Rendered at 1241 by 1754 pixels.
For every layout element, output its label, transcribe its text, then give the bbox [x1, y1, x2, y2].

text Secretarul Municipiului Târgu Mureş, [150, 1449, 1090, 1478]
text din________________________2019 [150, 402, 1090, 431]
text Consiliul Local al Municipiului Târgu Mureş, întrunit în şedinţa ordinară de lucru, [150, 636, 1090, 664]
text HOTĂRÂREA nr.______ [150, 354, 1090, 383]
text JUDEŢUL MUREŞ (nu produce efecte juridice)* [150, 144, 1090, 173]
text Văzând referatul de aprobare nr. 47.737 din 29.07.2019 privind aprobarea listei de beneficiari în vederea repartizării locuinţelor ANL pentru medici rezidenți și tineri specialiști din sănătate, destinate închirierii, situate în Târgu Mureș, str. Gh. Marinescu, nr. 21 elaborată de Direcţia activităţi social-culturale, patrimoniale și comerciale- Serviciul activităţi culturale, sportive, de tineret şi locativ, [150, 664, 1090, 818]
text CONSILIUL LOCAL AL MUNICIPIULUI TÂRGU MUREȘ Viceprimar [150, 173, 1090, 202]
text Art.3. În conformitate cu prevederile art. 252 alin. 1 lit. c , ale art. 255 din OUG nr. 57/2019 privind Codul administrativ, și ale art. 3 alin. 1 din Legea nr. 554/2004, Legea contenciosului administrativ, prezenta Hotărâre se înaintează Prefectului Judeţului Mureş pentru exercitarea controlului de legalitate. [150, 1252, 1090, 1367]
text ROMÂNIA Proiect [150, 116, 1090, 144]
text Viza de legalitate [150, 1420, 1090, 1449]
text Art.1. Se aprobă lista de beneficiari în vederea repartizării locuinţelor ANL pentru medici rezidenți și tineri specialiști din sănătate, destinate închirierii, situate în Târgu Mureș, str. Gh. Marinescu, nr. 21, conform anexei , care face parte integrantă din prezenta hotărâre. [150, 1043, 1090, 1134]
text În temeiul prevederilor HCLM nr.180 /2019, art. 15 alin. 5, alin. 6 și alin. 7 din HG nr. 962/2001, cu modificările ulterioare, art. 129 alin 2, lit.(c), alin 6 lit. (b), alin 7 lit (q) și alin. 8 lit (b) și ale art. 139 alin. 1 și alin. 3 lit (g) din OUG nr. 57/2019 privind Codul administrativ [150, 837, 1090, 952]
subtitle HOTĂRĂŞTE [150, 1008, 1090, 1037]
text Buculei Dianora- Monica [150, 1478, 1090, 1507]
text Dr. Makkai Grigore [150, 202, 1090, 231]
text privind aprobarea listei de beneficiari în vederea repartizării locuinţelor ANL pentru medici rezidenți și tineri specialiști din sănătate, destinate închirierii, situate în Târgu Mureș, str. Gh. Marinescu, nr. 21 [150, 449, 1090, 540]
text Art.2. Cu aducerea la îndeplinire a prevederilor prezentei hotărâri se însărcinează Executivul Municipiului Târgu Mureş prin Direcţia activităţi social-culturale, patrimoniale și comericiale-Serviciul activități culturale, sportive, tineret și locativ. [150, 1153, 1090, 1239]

────────────────

Copy down every line of the material above that includes the string "legalitate".

> **OUTPUT FOR THIS TASK**
text Art.3. În conformitate cu prevederile art. 252 alin. 1 lit. c , ale art. 255 din OUG nr. 57/2019 privind Codul administrativ, și ale art. 3 alin. 1 din Legea nr. 554/2004, Legea contenciosului administrativ, prezenta Hotărâre se înaintează Prefectului Judeţului Mureş pentru exercitarea controlului de legalitate. [150, 1252, 1090, 1367]
text Viza de legalitate [150, 1420, 1090, 1449]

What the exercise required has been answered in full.